When did you last read a comic? And was it a funny one you read with a child? A serious graphic novel recommended in a Sunday supplement? A superhero yarn you bought by reflex action?
Comics fascinate me, and have done for most of my life. There’s something about the combination of word and image that allows magic to happen, when the right people are working together. Sure, you can rightly say the same about films. But there’s a distinction between pointing a camera at actors for an experience that happens in real time, and the results that follow when a writer and artist connect. The page is not a screen. It is static. You can examine it at your leisure, though a skilled artist will lead your eyes through it in a way that allows the story to unfold naturally.
All of this is especially interesting if you’re curious about how the mind processes information, and derives story from the combination of character body language, background detail, lettering style, colour, and so forth. The whole is most definitely more than the sum of its parts. If communication interests you, then comics can teach you a lot.

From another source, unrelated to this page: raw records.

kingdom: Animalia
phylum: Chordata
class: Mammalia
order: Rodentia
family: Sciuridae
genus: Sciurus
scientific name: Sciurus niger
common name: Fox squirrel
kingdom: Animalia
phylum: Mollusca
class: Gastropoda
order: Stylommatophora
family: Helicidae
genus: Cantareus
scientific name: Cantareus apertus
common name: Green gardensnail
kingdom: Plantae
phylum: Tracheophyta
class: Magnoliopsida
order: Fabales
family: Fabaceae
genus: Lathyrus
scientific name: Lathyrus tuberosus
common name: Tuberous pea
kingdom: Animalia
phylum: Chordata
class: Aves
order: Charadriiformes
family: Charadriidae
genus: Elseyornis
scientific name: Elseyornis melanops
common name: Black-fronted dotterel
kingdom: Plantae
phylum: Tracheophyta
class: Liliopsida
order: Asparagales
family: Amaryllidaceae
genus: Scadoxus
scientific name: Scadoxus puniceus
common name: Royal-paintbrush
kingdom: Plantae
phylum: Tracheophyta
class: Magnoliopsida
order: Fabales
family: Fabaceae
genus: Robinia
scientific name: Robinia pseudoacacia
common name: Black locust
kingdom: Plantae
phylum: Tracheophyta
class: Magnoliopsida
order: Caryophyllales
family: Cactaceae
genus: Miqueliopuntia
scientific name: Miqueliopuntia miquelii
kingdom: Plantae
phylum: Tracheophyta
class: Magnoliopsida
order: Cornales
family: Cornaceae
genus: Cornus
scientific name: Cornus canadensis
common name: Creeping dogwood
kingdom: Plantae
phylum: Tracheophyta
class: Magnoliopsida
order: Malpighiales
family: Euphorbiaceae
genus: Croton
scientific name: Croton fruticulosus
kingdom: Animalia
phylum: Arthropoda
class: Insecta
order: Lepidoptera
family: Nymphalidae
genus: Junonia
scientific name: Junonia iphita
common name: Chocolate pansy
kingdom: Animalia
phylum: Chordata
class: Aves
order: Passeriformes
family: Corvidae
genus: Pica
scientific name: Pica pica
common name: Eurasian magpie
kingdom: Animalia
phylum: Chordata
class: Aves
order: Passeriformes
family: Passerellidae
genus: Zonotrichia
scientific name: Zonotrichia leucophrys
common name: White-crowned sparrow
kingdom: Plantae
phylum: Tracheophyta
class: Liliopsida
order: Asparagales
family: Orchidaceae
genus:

Forgive the use of NLP terminology, but the key to all this is submodalities. They exist on the outside, after all, and not just in internal representations. That’s necessarily the case: when something has impact, it works both ways. When someone with anger problems says they see red, well, there’s a reason for that. And comic artists know that intuitively – one way to depict a scene from the perspective of an angry character is to do so with a red wash over the panel or page. Big bold lettering in contrast to smaller conveys the sense of volume, and look at just how much Dave Sim can get across using lettering as he does in this scene with his aardvark protagonist hearing a couple in the next room making love. And here, lettering is used for sound effects as well as dialogue in a scene that conveys what men drinking can be like.
That’s just some of what’s possible, and we’re in interesting territory at this point, that’s concerned as much with semiotics as anything. And if you’re at all interested in the images the mind comes up with, comics are an interesting way to explore how other people do just that. There’s a beautiful example in Ganges, an extraordinary comic that chronicles its protagonist’s attempts to get to sleep one night. Check out the link to the review back there and you’ll see what I mean – it features pages from the comic, which are intricately designed and illustrated to convey different facets of the experience of moving from a waking state to a sleeping one.
The broader point here is that art can say just as much as non-fiction about the experience of consciousness as the likes of Pinker and Gilchrist and (insert your fave non-fiction author on matters of the mind here). Where those brilliant people write about dazzling concepts with reference to cutting edge research, art can evoke parallel experiences through the ways it affects the senses and the way we process them. I could read any number of authors on grief, but when I listen to Robert Fripp’s improvisations inspired by the death of his mother, it’s something I can feel beyond the power of any words.
If NLP is about making people better communicators, where are the Master Practitioners who can move me as John Coltrane and Andy Goldsworthy can? Whose presence can affect me like the music of Bjork, the paintings of Rothko? You can say that’s not fair, and that might be reasonable…but reason itself is a function of the language that many NLPers are fixated on, part of the totality of human experience. And it’s those realms beyond language that fascinate me the most, and that I want to capture – paradoxically perhaps – in writing. Only, if you’ve read Pynchon or Burroughs, or found someone else whose words move you in ways you can’t account for, you too will appreciate that there’s so much more to what can be done in language than was ever charted by Bandler and Grinder. Brilliant as their work was (and is), there are pinnacles of human achievement that surpass it. And it’s those that draw me on and inspire me.